[Stored data]
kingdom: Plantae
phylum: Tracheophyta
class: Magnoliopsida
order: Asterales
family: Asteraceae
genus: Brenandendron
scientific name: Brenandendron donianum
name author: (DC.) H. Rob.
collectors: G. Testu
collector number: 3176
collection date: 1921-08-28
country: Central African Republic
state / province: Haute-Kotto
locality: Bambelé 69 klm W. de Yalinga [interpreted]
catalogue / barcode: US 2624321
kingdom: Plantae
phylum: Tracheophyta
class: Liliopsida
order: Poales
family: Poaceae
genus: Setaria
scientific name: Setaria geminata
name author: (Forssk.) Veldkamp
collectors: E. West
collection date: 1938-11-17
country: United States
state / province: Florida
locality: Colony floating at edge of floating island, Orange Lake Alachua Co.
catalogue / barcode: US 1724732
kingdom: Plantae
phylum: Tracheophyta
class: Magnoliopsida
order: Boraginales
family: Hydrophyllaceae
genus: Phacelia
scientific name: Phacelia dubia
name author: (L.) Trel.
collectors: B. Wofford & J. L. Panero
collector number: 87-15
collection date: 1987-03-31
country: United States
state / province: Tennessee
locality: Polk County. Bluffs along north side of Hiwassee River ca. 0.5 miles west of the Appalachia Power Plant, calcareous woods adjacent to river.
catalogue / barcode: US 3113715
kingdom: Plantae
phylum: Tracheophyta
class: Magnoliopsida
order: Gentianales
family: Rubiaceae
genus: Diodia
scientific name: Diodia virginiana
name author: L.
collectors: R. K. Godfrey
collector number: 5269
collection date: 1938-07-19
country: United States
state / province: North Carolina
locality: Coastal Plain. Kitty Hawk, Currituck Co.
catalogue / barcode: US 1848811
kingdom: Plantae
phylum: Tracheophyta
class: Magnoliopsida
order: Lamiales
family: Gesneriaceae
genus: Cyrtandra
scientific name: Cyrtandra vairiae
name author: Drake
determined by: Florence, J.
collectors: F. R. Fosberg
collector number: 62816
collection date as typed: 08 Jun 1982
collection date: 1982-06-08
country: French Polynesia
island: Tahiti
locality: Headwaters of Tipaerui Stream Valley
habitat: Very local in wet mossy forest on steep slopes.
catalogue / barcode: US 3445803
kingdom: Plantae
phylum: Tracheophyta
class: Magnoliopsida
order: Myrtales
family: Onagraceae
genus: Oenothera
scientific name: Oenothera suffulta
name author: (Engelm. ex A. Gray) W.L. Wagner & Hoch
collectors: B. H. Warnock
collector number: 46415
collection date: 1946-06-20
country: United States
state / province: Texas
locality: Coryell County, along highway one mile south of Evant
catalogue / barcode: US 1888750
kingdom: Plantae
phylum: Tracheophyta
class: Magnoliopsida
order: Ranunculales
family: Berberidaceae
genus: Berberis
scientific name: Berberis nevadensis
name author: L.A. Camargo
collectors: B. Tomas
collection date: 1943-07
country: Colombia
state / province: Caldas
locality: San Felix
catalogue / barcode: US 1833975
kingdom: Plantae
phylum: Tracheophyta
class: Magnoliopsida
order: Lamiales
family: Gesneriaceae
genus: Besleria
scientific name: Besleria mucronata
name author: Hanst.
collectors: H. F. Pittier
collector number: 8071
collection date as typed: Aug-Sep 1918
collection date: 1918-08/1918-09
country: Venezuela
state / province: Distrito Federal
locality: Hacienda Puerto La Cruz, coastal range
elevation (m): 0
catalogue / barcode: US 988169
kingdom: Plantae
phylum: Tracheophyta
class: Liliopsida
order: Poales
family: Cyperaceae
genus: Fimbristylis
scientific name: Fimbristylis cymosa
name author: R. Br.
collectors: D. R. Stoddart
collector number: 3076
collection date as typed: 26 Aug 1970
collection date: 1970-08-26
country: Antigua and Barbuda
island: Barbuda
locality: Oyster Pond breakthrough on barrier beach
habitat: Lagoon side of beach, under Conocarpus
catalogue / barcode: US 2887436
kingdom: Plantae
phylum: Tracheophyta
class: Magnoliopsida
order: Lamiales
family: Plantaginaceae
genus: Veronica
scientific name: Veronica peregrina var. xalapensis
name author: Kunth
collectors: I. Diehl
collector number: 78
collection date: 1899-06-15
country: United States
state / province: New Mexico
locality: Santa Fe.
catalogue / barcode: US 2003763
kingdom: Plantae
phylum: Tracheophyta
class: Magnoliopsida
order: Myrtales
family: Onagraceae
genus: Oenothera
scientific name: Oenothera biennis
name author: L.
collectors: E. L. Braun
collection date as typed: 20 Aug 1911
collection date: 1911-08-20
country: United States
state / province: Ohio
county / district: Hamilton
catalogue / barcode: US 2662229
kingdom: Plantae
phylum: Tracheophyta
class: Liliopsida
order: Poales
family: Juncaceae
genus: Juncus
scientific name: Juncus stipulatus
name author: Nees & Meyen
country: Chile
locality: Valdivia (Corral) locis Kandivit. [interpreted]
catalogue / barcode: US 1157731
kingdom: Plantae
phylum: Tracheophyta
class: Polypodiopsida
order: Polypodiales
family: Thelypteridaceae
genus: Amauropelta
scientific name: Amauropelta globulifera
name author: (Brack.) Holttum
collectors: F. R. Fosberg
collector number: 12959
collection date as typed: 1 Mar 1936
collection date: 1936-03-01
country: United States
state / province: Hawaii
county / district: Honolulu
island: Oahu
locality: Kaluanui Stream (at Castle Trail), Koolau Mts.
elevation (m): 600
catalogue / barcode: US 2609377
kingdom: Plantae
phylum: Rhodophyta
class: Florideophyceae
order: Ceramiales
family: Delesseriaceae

YOUR OBJECTIVE: Rewrite the material from the line with "collector number: 78" up to and including the line with "genus: Juncus" as a two-column CSV headed field and value, one row per entry. Enclose each field in quotation marks and replace any line breaks with spaces.

EXERCISE RESPONSE:
field,value
"collector number:","78"
"collection date:","1899-06-15"
"country:","United States"
"state / province:","New Mexico"
"locality:","Santa Fe."
"catalogue / barcode:","US 2003763"
"kingdom:","Plantae"
"phylum:","Tracheophyta"
"class:","Magnoliopsida"
"order:","Myrtales"
"family:","Onagraceae"
"genus:","Oenothera"
"scientific name:","Oenothera biennis"
"name author:","L."
"collectors:","E. L. Braun"
"collection date as typed:","20 Aug 1911"
"collection date:","1911-08-20"
"country:","United States"
"state / province:","Ohio"
"county / district:","Hamilton"
"catalogue / barcode:","US 2662229"
"kingdom:","Plantae"
"phylum:","Tracheophyta"
"class:","Liliopsida"
"order:","Poales"
"family:","Juncaceae"
"genus:","Juncus"